ROANOKE TIMES

                         Roanoke Times
                 Copyright (c) 1995, Landmark Communications, Inc.

DATE: WEDNESDAY, February 27, 1991                   TAG: 9102270395
SECTION: NATIONAL/INTERNATIONAL                    PAGE: A-1   EDITION: METRO 
SOURCE: Associated Press
DATELINE: KUWAIT CITY                                LENGTH: Medium


KUWAITIS REJOICE IN STREETS

There was joy amid the ruins.

Residents who cowered under the Iraqi juggernaut for nearly seven months raced into the streets of their once prosperous city Tuesday to embrace the first wave of allied forces.

Kuwaiti resistance leaders waved their weapons and shot volleys into the sky, darkened by the fires from oil fields set ablaze by Iraqi troops. Some Kuwaitis hugged and kissed American soldiers. Others shook Kuwaiti flags.

Some pockets of Iraqi fighters were reported late Tuesday, but Kuwaitis claimed to be in control of their nation's capital for the first time since Iraqi forces swept from the north Aug. 2.

As the sun was setting, allied troops fired some artillery rounds on the outskirts of the city. There was no return fire.

Dusk brought darkness. There was very little working electricity in the city. Only a few places had generators.

On the streets were the relics of the Iraqi occupiers: tanks, armored vehicles, weapons and helmets left by the fleeing soldiers.

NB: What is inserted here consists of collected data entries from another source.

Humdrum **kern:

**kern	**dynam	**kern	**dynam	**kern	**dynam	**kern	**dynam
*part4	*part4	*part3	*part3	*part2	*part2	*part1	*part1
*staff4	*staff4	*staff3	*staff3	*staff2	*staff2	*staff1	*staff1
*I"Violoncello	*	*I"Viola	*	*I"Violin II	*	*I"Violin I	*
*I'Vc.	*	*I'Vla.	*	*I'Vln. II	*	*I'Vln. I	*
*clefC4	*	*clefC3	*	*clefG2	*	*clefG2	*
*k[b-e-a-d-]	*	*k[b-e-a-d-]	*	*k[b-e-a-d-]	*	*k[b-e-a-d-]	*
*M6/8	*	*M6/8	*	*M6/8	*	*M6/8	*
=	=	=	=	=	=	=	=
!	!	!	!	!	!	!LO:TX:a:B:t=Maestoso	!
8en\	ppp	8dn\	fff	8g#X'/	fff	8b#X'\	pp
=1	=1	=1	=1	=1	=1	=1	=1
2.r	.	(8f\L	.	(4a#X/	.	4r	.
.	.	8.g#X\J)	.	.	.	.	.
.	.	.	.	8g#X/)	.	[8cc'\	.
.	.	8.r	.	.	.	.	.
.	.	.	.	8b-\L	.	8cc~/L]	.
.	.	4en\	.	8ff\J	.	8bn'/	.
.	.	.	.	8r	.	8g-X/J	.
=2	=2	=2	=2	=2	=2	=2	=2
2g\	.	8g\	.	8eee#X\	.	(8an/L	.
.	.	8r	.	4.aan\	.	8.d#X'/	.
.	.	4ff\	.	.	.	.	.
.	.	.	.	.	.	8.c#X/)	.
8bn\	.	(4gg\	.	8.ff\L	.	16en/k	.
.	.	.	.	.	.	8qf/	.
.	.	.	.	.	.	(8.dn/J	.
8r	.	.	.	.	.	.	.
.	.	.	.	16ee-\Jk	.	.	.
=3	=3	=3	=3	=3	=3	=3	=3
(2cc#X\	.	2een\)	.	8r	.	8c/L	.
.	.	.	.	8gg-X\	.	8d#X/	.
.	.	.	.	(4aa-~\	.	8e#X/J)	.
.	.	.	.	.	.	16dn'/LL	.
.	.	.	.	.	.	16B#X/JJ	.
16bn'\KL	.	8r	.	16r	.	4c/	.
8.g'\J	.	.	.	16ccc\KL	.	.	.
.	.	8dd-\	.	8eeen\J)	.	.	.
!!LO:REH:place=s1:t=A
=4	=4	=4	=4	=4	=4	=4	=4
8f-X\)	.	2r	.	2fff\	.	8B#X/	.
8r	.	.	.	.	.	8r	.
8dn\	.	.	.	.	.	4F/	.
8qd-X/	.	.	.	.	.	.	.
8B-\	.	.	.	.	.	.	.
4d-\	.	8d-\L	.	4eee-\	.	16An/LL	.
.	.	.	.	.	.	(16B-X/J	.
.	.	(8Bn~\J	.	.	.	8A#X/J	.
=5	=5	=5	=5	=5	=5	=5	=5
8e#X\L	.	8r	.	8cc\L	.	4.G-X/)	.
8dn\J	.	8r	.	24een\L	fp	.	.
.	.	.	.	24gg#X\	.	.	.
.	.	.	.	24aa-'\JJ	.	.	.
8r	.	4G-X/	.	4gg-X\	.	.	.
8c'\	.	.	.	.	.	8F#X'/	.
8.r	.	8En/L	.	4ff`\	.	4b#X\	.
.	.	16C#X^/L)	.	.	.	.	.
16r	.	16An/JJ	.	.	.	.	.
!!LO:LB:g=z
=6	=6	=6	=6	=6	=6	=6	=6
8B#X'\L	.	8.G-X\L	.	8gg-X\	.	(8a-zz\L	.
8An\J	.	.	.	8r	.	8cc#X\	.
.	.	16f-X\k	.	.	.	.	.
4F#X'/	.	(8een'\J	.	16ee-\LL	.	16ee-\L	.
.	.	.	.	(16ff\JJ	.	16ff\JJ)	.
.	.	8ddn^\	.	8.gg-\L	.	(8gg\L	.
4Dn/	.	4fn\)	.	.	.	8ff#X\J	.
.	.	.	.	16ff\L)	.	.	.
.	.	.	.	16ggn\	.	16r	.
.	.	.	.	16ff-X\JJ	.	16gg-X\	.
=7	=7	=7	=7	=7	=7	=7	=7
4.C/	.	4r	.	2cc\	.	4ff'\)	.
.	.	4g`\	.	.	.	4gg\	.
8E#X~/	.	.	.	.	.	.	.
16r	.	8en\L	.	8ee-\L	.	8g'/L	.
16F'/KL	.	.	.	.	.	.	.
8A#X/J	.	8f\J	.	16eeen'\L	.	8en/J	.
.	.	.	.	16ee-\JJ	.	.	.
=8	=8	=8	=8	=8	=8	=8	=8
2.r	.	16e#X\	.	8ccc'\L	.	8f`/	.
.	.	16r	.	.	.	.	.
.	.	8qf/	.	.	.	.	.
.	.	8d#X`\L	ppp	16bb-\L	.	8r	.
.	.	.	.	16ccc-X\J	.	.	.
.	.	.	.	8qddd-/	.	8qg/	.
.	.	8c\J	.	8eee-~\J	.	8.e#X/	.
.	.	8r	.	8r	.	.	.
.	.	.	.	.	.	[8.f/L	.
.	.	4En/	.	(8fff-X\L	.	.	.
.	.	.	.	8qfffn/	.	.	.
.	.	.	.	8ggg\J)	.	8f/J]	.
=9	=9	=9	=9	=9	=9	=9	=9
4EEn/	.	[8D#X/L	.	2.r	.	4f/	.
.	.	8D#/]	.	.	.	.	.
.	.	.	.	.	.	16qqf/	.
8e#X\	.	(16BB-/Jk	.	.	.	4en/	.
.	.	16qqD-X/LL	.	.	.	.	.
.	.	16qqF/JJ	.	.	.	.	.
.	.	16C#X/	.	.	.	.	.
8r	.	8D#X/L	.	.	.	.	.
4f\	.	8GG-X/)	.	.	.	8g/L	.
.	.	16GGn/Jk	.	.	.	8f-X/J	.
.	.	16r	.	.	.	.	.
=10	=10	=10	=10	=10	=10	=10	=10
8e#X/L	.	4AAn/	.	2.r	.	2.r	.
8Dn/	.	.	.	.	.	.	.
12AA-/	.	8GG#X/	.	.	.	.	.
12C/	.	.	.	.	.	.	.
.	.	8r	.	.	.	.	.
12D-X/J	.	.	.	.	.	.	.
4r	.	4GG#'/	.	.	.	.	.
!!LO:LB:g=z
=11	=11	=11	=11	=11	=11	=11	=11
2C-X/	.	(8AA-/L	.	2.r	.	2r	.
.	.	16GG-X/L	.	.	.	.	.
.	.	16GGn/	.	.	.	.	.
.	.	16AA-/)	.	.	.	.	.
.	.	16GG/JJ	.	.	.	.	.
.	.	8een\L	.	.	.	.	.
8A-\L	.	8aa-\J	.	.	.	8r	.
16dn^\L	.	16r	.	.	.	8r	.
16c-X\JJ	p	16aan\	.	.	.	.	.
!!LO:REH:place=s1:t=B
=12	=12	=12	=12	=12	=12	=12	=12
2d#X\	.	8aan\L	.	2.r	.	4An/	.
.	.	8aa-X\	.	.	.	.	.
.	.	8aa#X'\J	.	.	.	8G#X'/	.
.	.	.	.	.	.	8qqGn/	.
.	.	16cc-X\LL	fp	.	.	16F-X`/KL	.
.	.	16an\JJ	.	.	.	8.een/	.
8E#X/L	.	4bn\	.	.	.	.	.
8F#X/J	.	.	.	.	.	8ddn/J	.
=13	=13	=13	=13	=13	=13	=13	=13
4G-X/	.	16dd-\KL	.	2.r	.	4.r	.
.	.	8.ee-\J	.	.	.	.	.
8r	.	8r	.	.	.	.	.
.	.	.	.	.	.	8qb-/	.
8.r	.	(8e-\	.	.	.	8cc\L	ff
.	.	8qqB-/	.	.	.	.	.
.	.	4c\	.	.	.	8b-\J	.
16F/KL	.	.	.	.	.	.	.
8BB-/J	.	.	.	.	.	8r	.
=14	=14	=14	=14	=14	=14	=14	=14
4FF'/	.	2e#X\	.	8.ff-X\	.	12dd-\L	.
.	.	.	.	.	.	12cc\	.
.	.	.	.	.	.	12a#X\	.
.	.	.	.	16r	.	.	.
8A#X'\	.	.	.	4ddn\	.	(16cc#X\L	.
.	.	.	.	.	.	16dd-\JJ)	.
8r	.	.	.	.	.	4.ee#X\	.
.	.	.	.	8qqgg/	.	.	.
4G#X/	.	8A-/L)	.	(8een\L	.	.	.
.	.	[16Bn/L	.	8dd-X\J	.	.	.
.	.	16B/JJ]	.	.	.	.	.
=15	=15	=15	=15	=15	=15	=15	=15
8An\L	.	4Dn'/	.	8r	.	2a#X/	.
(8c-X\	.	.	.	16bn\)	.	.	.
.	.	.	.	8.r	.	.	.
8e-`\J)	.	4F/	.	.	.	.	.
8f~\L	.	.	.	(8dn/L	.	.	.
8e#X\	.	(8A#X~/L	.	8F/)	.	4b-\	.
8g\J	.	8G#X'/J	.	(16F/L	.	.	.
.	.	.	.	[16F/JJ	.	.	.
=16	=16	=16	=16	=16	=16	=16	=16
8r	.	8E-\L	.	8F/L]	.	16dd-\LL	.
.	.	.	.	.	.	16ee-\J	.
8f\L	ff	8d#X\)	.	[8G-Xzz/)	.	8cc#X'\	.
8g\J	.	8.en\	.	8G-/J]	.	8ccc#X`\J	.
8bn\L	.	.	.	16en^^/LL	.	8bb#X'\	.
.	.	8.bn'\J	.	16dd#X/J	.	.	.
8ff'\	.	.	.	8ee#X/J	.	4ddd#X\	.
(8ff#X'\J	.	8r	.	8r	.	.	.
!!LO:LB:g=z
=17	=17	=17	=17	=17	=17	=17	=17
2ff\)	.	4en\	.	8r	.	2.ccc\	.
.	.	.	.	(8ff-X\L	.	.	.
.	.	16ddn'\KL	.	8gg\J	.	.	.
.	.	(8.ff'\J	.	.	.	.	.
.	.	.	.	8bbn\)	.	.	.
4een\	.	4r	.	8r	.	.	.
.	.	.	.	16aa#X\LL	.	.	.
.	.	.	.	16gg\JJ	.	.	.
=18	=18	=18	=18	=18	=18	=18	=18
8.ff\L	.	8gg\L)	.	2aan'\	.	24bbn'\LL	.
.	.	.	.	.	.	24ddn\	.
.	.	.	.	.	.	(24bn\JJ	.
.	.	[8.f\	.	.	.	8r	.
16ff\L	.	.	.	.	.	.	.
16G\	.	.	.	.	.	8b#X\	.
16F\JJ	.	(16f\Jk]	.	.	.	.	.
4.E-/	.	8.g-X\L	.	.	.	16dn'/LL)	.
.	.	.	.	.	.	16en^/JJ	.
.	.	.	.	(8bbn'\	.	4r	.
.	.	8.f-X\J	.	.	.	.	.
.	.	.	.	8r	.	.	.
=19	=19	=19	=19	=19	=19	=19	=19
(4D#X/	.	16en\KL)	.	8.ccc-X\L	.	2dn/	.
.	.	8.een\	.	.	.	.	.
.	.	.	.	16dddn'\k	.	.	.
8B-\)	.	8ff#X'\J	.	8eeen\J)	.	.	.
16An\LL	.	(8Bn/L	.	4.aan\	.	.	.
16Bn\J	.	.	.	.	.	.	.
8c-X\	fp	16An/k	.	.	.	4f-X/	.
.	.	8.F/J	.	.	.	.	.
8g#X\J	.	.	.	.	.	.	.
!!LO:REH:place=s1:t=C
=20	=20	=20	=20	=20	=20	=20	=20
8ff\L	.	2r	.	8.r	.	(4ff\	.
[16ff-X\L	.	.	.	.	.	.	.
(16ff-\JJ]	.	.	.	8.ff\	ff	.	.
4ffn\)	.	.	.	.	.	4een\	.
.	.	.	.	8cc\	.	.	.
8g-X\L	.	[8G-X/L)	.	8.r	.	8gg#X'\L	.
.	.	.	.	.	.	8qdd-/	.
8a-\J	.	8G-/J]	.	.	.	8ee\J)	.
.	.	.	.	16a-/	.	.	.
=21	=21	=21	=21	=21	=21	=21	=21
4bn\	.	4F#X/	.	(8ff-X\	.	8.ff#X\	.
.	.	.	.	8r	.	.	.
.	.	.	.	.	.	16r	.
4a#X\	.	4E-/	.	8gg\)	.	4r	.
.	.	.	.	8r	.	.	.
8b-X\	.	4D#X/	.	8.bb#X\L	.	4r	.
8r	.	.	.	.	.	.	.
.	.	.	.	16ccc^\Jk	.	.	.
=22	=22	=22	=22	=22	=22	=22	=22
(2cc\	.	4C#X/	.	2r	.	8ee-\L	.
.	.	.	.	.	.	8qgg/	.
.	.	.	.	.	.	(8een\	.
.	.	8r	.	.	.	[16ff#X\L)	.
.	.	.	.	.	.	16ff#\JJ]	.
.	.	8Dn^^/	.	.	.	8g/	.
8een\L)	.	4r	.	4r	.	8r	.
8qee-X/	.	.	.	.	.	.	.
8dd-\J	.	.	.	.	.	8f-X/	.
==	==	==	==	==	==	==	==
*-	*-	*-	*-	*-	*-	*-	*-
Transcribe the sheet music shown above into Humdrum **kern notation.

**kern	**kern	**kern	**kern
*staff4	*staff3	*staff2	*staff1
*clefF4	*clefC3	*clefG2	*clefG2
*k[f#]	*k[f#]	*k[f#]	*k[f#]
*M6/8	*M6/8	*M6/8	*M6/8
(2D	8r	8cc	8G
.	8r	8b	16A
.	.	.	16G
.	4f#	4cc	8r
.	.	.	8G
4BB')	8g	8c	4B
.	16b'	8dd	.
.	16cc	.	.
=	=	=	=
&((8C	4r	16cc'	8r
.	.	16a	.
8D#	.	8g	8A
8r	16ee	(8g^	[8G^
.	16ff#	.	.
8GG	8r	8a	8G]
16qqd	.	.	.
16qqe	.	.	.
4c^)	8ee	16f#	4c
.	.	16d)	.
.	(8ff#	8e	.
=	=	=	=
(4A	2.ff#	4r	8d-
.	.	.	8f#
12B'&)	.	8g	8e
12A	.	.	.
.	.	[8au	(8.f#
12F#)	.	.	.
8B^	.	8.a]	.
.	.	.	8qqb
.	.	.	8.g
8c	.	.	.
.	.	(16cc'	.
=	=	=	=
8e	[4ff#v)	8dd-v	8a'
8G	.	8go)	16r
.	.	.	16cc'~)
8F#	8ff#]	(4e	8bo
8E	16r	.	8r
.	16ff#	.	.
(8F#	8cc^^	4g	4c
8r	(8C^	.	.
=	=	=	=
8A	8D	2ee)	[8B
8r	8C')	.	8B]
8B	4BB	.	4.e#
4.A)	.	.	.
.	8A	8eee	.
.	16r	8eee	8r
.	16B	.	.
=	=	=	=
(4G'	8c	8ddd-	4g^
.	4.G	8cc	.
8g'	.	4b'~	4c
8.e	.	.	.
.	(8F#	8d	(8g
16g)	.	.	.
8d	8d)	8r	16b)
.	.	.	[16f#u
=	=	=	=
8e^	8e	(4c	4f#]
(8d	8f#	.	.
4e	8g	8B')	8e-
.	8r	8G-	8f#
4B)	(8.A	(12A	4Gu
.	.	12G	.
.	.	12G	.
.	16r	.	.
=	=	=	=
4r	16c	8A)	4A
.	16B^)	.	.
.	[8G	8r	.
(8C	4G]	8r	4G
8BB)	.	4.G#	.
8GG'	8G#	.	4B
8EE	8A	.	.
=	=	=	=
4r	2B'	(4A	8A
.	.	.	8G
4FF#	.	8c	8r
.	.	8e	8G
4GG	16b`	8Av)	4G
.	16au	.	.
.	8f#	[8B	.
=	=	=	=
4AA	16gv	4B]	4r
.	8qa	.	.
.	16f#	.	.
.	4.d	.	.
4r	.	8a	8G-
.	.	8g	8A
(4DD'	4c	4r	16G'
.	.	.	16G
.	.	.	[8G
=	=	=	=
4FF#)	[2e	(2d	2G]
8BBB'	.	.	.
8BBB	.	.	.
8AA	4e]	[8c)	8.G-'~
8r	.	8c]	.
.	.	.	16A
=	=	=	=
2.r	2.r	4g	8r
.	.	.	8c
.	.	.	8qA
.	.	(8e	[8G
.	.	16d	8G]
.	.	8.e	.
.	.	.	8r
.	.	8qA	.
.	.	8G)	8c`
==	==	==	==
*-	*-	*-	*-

They rested alongside burned-out cars and other debris.

A CBS News correspondent was surrounded by jubilant Kuwaitis, including one man with one man with an M-16 rifle who claimed he helped capture 400 Iraqi soldiers.

"If you come to Kuwait, you will say this is not Kuwait at all," a woman said. "It's not Kuwait anymore."

The city's luxury hotels and comfortable neighborhoods - symbols of the nation's oil weath - were ravaged by the Iraqis.

Troops smashed military barracks and royal palaces in their initial thrust after the invasion, Kuwaiti exiles have said. They also blew up bank vaults and looted schools, hospitals, companies and car showrooms in the city, whose pre-invasion population was about 450,000.

A gaping hole from a rocket attack mars the city's main landmark, an obelisk-like structure on the waterfront.

The multimillion-dollar conference hall that Kuwait built to house international conferences, as a sign of its world role, was devastated.

The Free Kuwait Campaign in London reported that major hotels have been damaged and burned by retreating Iraqi forces.

"We have just taken one of most eerie and somber tours imaginable - a brief drive through the heart of Kuwait City, a city stripped of its wealth and seemingly its humanity," reported CNN's Brian Jenkins.